### Activity
Extract every line of the data below word for word, leaving the pictures out of your answer.

=== Extracted entries ===

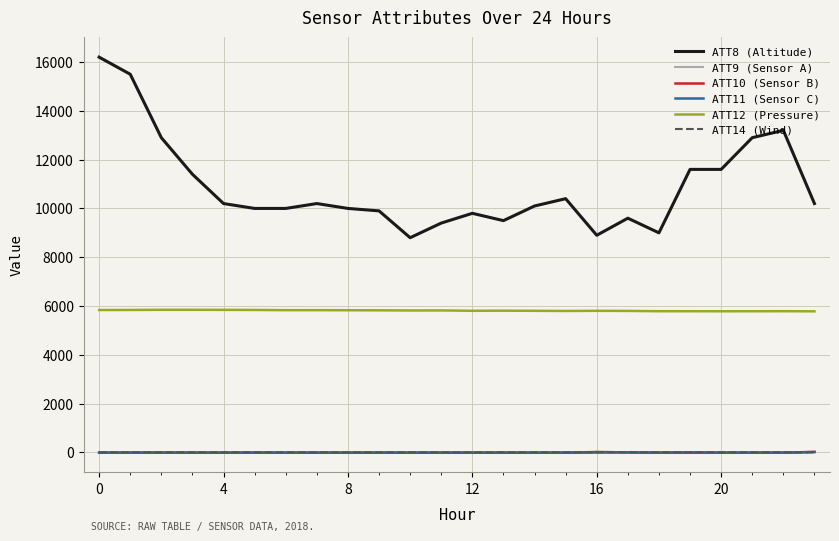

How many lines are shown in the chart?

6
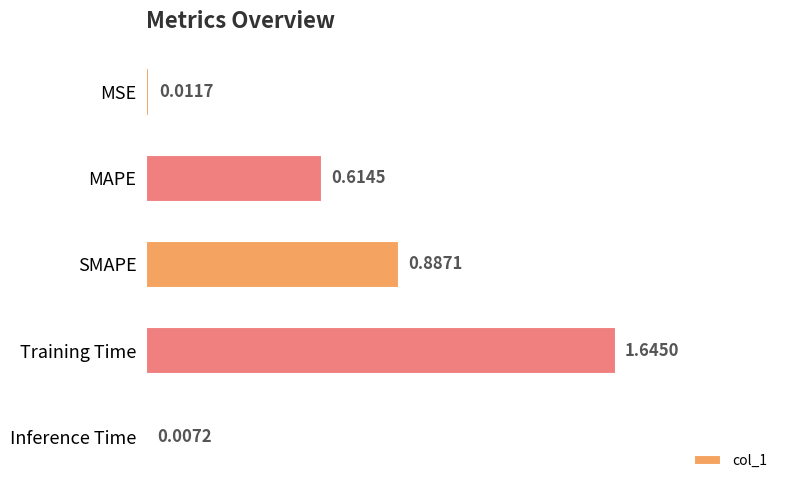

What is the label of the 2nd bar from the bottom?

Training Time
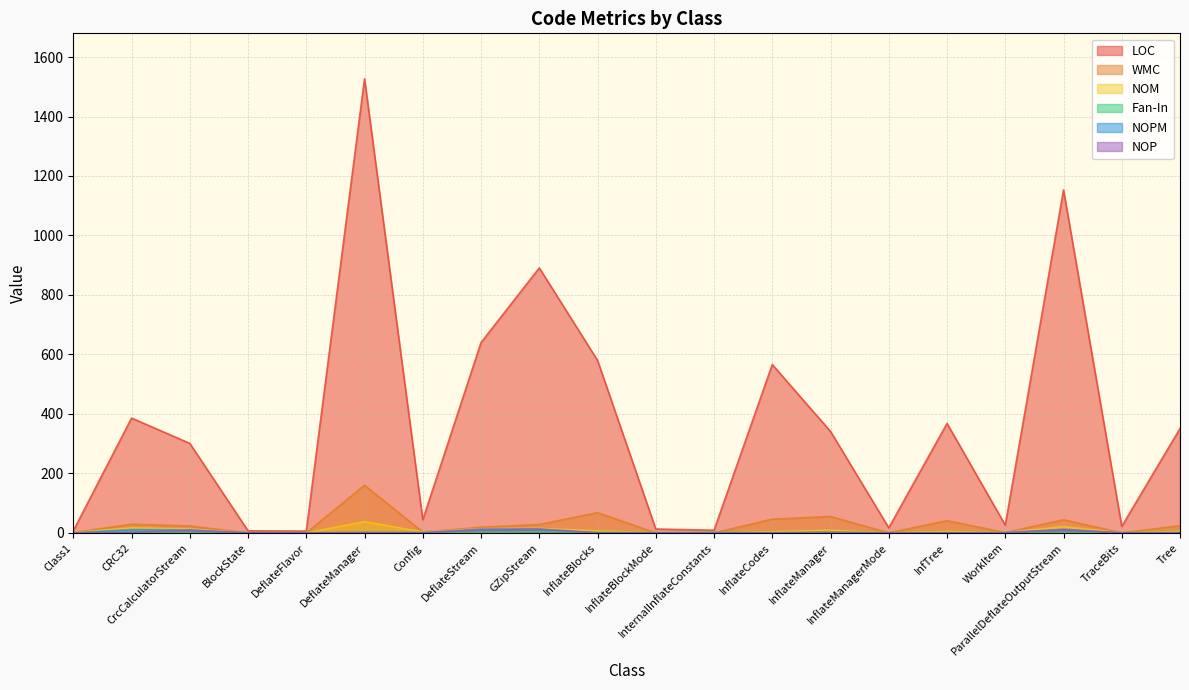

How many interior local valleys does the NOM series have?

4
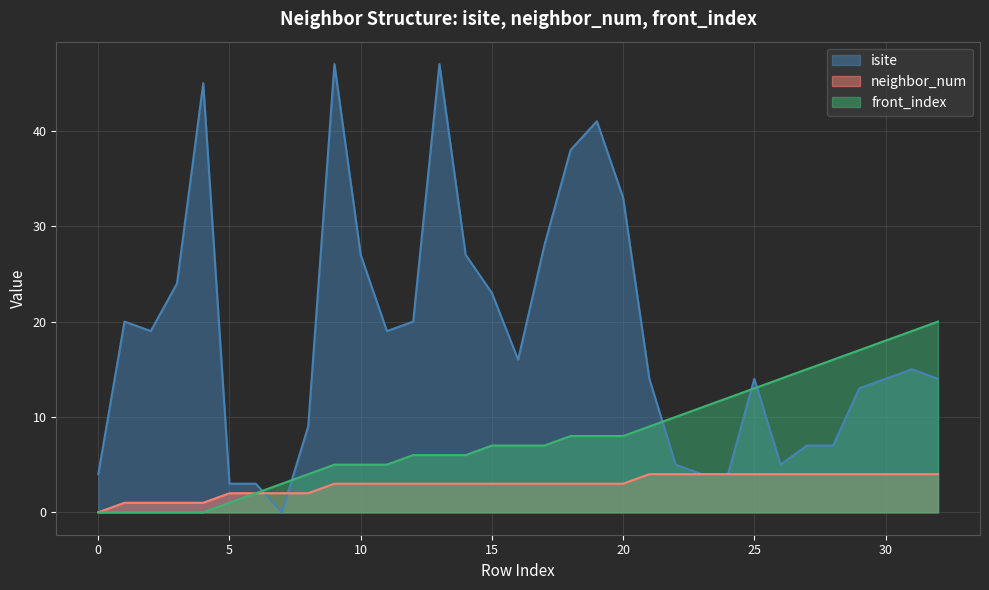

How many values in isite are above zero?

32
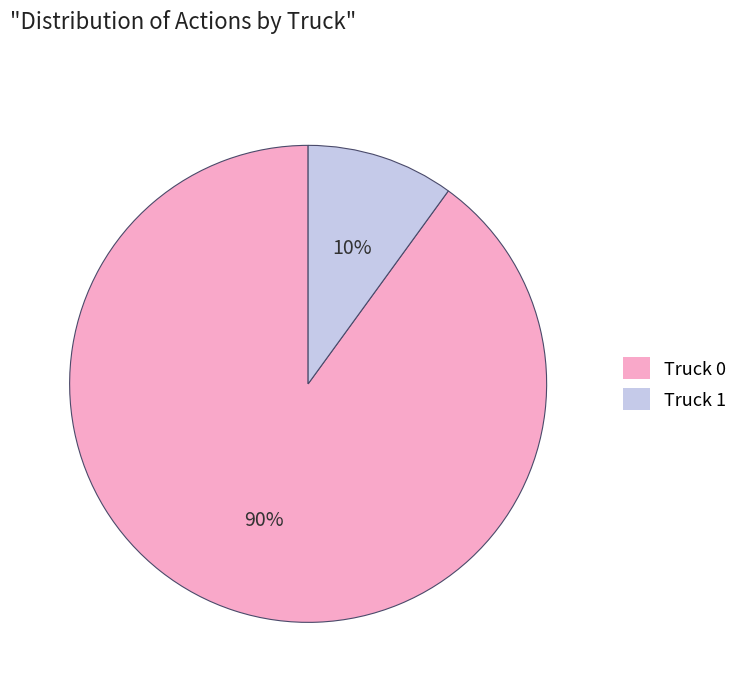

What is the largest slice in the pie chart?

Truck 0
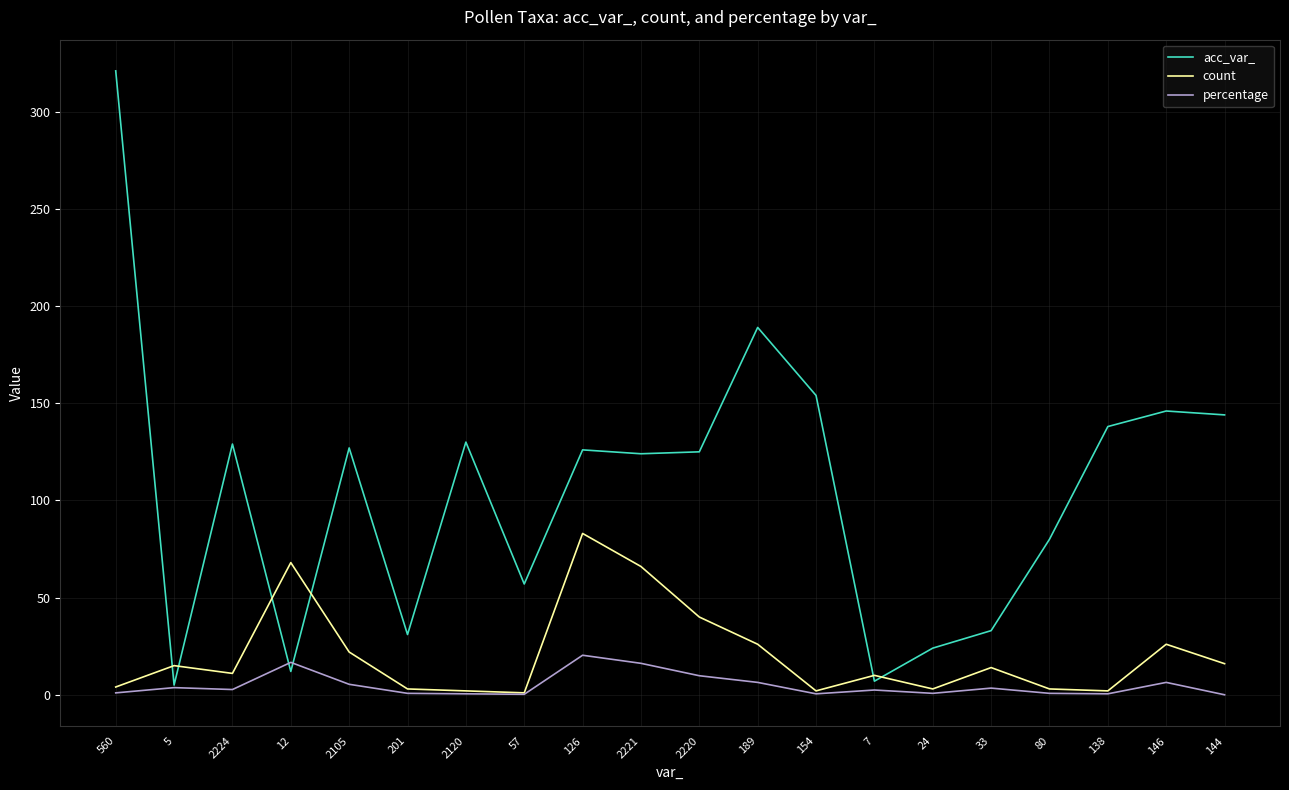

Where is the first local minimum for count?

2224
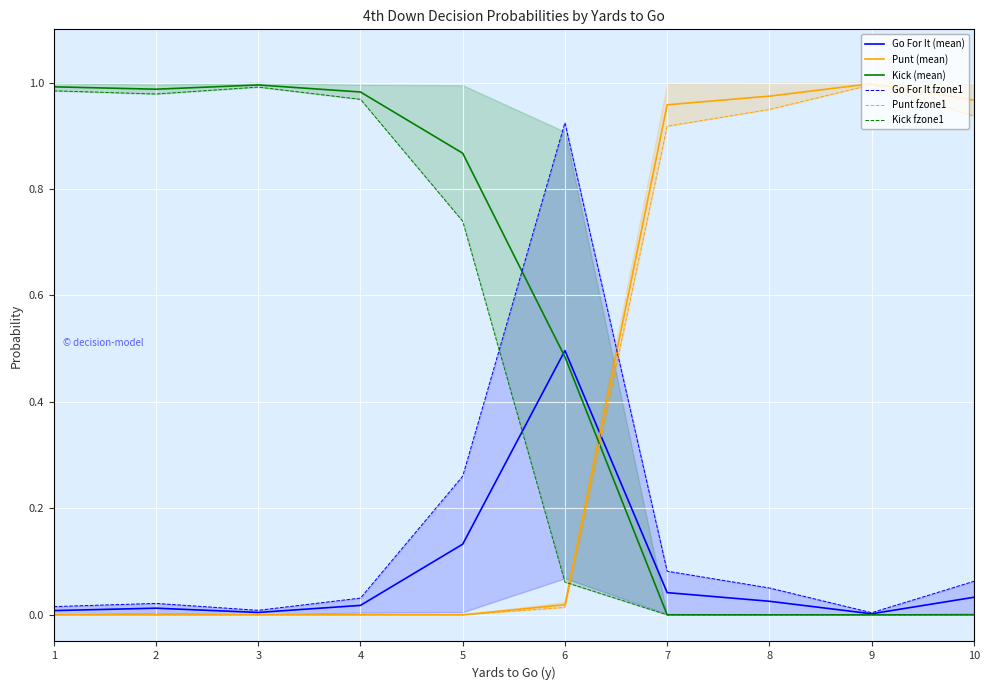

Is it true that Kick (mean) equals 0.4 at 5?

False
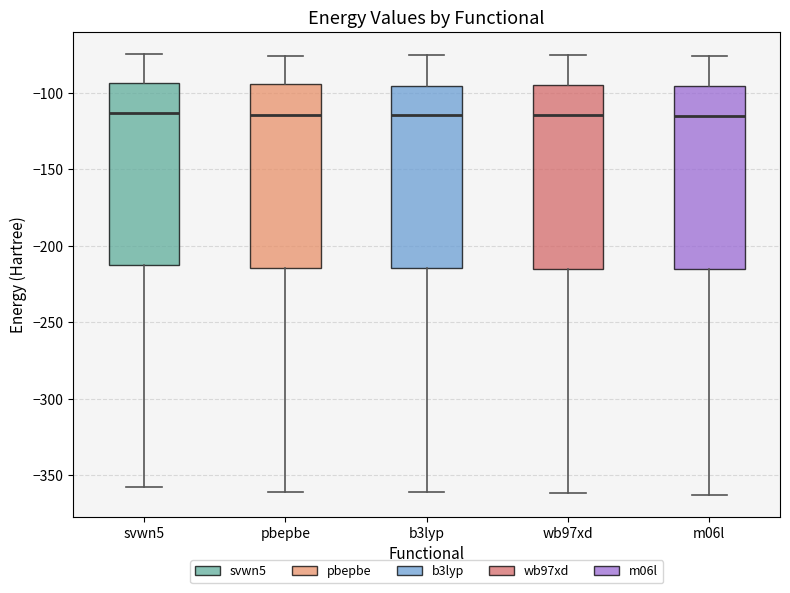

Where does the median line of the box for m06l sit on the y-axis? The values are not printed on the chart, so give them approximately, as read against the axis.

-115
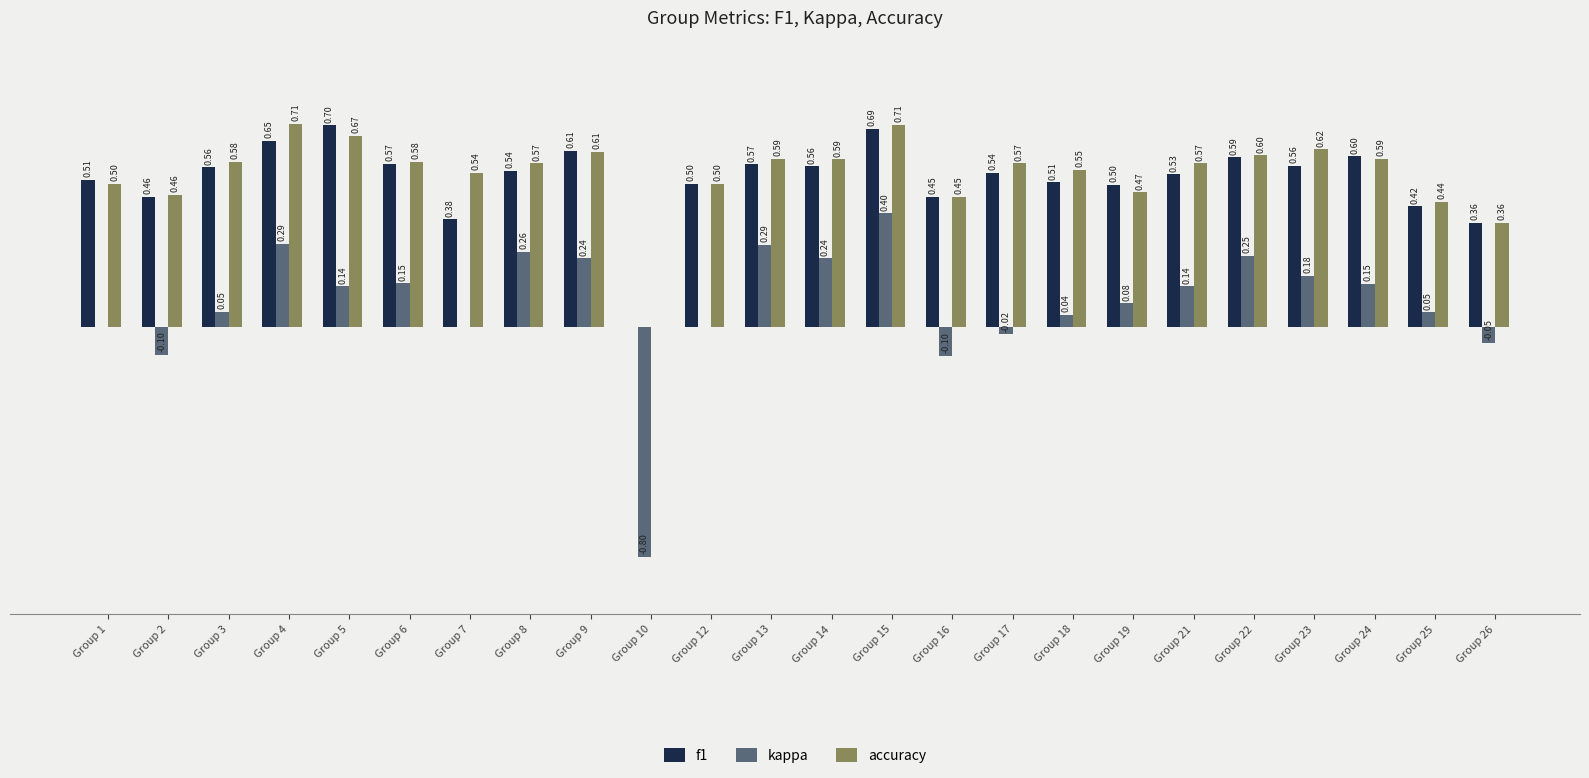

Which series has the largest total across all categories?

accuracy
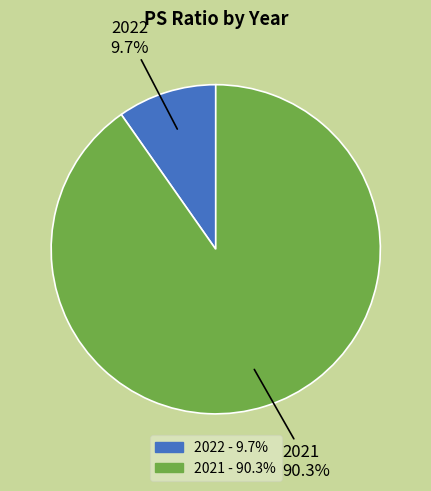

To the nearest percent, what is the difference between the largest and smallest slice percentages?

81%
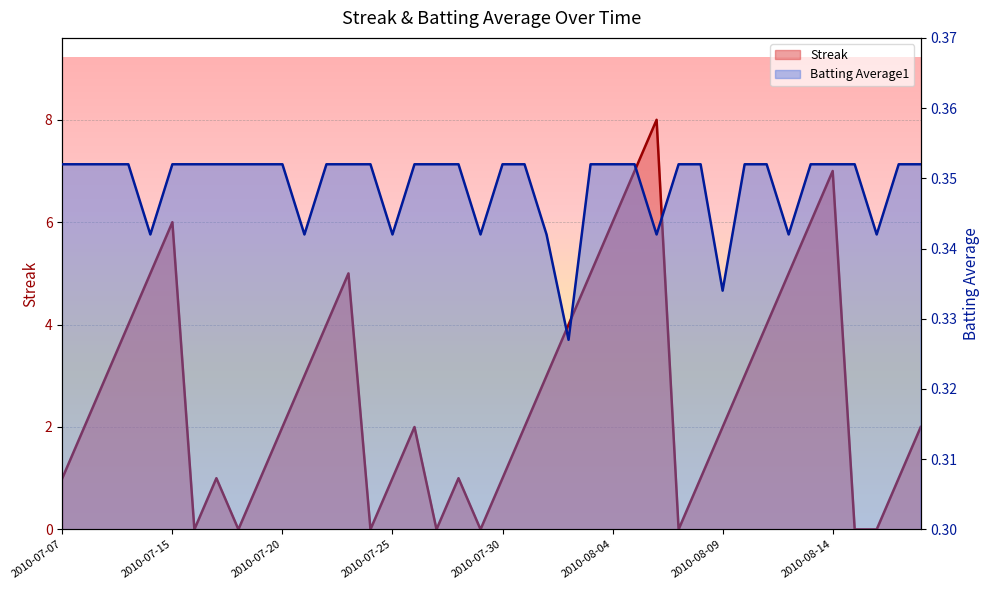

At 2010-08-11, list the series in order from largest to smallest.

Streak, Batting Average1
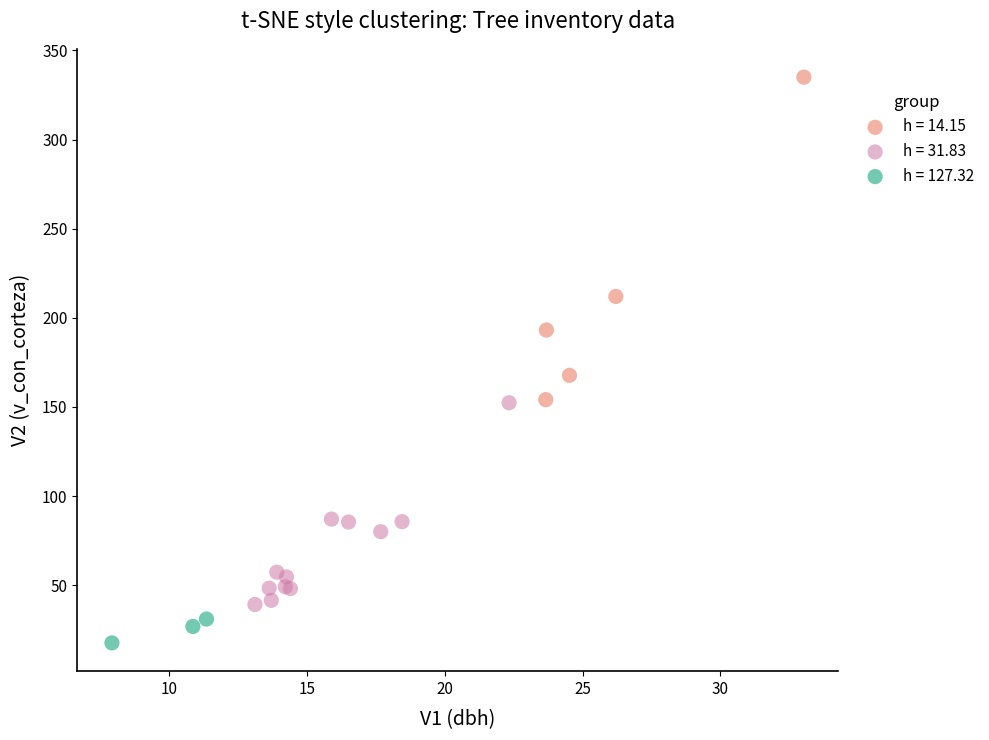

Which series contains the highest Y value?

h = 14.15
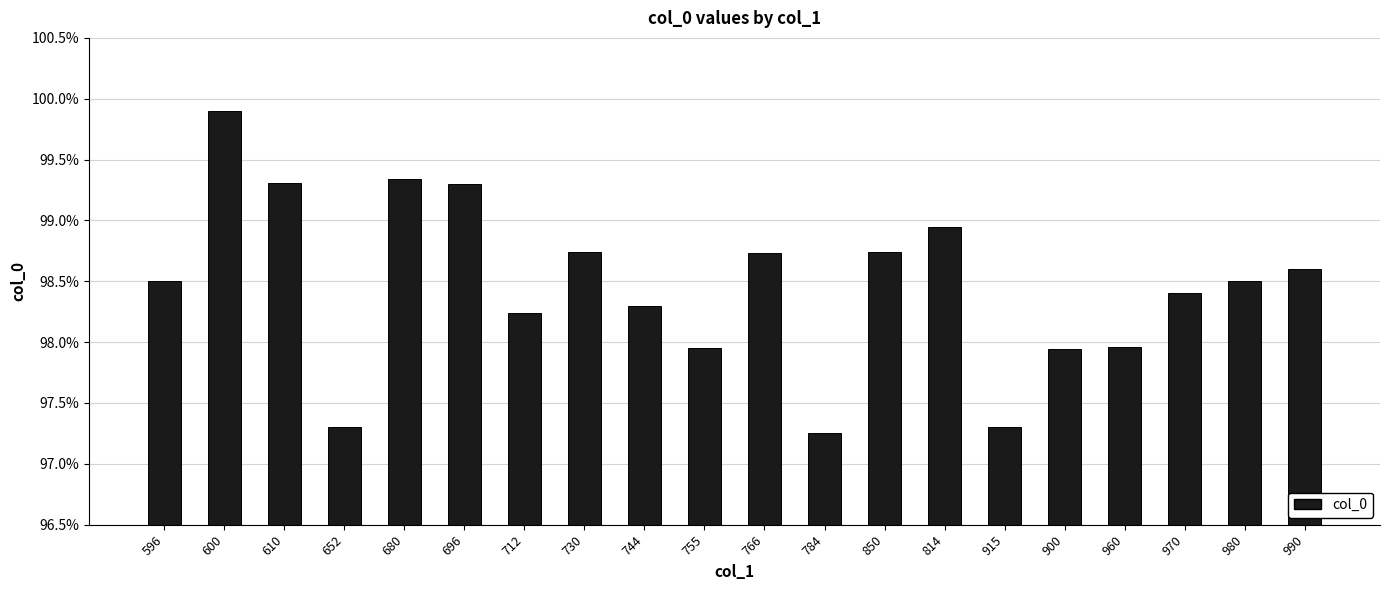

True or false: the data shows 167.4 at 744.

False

===

### Response box
How many lines are shown in the chart?

6

What is the label of the 2nd bar from the bottom?

Training Time

How many interior local valleys does the NOM series have?

4

How many values in isite are above zero?

32

What is the largest slice in the pie chart?

Truck 0

Where is the first local minimum for count?

2224

Is it true that Kick (mean) equals 0.4 at 5?

False

Where does the median line of the box for m06l sit on the y-axis? The values are not printed on the chart, so give them approximately, as read against the axis.

-115

Which series has the largest total across all categories?

accuracy

To the nearest percent, what is the difference between the largest and smallest slice percentages?

81%

At 2010-08-11, list the series in order from largest to smallest.

Streak, Batting Average1

Which series contains the highest Y value?

h = 14.15

True or false: the data shows 167.4 at 744.

False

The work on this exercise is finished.